-- Required actions --
#1 Copy the passage on handing a church over to a successor pastor, everything from "If you've ever" down to "door it fits.", word for word.
#2 Write what comes next in the passage on handing a church over to a successor pastor, picking up after its final sentence.

======== Text ========

If circumstances permit, introduce your successor personally to key individuals in the community. In my last transition, the departing pastor took me with him to meet the most generous nonmember contributor, the manager of the best dry cleaners in town, several people with whom he was studying the Bible, and others with whom I would need to be acquainted in my work there. He was not threatened by my presence in his domain prior to his leaving, and this was a great help.

Since we would be living in a church-owned home (for the first time), this contact also gave us the opportunity to measure for window curtains and learn about the heating system and the home-maintenance contracts. We also went together to each of the utility companies in the city, allowing us in one visit to have the electricity, water, garbage, gas, and phone service to be transferred from his name to mine. This saved hours and hours of potentially lost time scouting out the territory on our own for the first time. Such an ideal opportunity is not always possible, of course, but when it is, take advantage of it.

Church building

If you've ever been the "new minister," you can probably remember having to call around among the members (assuming you know their phone numbers) to discover how to obtain a set of keys to the church facility. In one new pastorate, I actually had to borrow the key to the main door from the janitor and have one made at a nearby hardware store! Yet how easily you can eliminate this frustration for your successor. Sim ply assign the head deacon to present the new pastor with your complete set of keys while the pastor's furniture is being unloaded, if not before. If you want to go the extra mile, tag each one for the door it fits.

======== Collected data ========

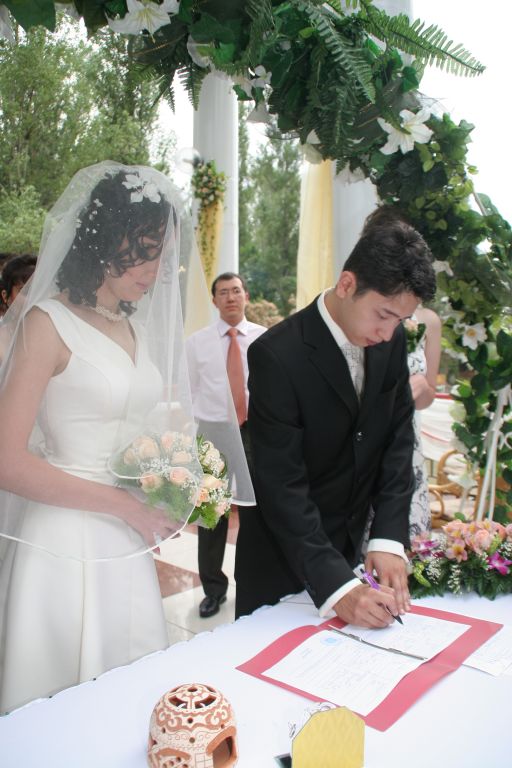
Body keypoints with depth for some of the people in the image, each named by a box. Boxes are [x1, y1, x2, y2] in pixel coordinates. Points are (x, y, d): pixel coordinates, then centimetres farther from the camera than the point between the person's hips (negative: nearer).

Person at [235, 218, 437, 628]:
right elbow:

========

-- Answers per task --
#1
If you've ever been the "new minister," you can probably remember having to call around among the members (assuming you know their phone numbers) to discover how to obtain a set of keys to the church facility. In one new pastorate, I actually had to borrow the key to the main door from the janitor and have one made at a nearby hardware store! Yet how easily you can eliminate this frustration for your successor. Sim ply assign the head deacon to present the new pastor with your complete set of keys while the pastor's furniture is being unloaded, if not before. If you want to go the extra mile, tag each one for the door it fits.

#2
A list of any pecularities concerning the church plant is also helpful. It can come as quite a surprise to your successor to discover the day before a baptism that the baptistry water heater burned out six months earlier! This isn't an example plucked from thin air; I speak from experience!

Probably you can do nothing to make your successor feel quite as welcome as being sure that when he arrives at the church building he will find his name already on the church sign—correctly spelled. Few pastors like to be seen scrubbing off the former .pastor's name and applying their own.

Program

A copy of the church program certainly helps the new pastor keep the church seams together when he arrives. This is true, of course, only if he is not an "out with the old, in with the new" type. It helps your successor, for example, to know that you were only five more weeks (at a chapter a week) from finishing the book of Acts at the midweek service. Knowing this, he can pick up right where you left off and endear himself to the congregation. A little forethought on your part is all it takes.

Membership

Last but not least, a word about your members. Except for a few accolades for outstanding service and a short sketch of current critical membership problems, allow your successor to formulate his own unbiased opinions of his new flock. He will learn quickly enough without your telling him who are the troublemakers, who are faithful, where the feuds lie. After your departure, one of his parishioners will undoubtedly say to him, "I'm sure Pastor Departed told you all about me!" Imagine that dear saint's happy surprise (and your successor's relief) when he can answer truthfully, "No, the former pastor told me nothing!" We all deserve a new start once in a while— even the butting rams and jealous ewes of the flock.

These suggestions will undoubtedly help the new pastor in your church to have a happier and smoother transition than any he has likely experienced. But, who knows? He may not be the only winner!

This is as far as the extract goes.